=== What to work on ===
Send back every line of the data exactly.

------

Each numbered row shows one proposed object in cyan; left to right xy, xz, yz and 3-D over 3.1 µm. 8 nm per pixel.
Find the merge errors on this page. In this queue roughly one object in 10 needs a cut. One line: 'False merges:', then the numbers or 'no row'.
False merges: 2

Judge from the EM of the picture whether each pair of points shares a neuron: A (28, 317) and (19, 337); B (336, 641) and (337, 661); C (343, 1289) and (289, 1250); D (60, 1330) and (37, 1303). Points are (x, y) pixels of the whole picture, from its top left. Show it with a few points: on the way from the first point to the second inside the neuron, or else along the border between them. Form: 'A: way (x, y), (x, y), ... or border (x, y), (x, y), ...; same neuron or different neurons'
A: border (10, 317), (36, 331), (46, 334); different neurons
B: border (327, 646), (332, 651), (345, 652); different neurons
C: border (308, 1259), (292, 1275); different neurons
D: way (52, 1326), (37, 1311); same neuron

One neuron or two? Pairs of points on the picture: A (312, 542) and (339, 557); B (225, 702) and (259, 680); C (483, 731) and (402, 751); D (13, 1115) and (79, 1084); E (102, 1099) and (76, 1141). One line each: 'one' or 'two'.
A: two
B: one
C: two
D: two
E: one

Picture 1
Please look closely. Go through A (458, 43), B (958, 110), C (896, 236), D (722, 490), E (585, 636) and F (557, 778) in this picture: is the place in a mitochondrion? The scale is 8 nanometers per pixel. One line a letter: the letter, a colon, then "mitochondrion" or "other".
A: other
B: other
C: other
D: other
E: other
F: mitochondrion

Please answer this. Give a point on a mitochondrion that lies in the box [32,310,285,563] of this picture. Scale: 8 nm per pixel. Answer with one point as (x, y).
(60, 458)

------

=== Response area ===
Each numbered row shows one proposed object in cyan; left to right xy, xz, yz and 3-D over 3.1 µm. 8 nm per pixel.
Find the merge errors on this page. In this queue roughly one object in 10 needs a cut. One line: 'False merges:', then the numbers or 'no row'.
False merges: 2

Judge from the EM of the picture whether each pair of points shares a neuron: A (28, 317) and (19, 337); B (336, 641) and (337, 661); C (343, 1289) and (289, 1250); D (60, 1330) and (37, 1303). Points are (x, y) pixels of the whole picture, from its top left. Show it with a few points: on the way from the first point to the second inside the neuron, or else along the border between them. Form: 'A: way (x, y), (x, y), ... or border (x, y), (x, y), ...; same neuron or different neurons'
A: border (10, 317), (36, 331), (46, 334); different neurons
B: border (327, 646), (332, 651), (345, 652); different neurons
C: border (308, 1259), (292, 1275); different neurons
D: way (52, 1326), (37, 1311); same neuron

One neuron or two? Pairs of points on the picture: A (312, 542) and (339, 557); B (225, 702) and (259, 680); C (483, 731) and (402, 751); D (13, 1115) and (79, 1084); E (102, 1099) and (76, 1141). One line each: 'one' or 'two'.
A: two
B: one
C: two
D: two
E: one

Picture 1
Please look closely. Go through A (458, 43), B (958, 110), C (896, 236), D (722, 490), E (585, 636) and F (557, 778) in this picture: is the place in a mitochondrion? The scale is 8 nanometers per pixel. One line a letter: the letter, a colon, then "mitochondrion" or "other".
A: other
B: other
C: other
D: other
E: other
F: mitochondrion

Please answer this. Give a point on a mitochondrion that lies in the box [32,310,285,563] of this picture. Scale: 8 nm per pixel. Answer with one point as (x, y).
(60, 458)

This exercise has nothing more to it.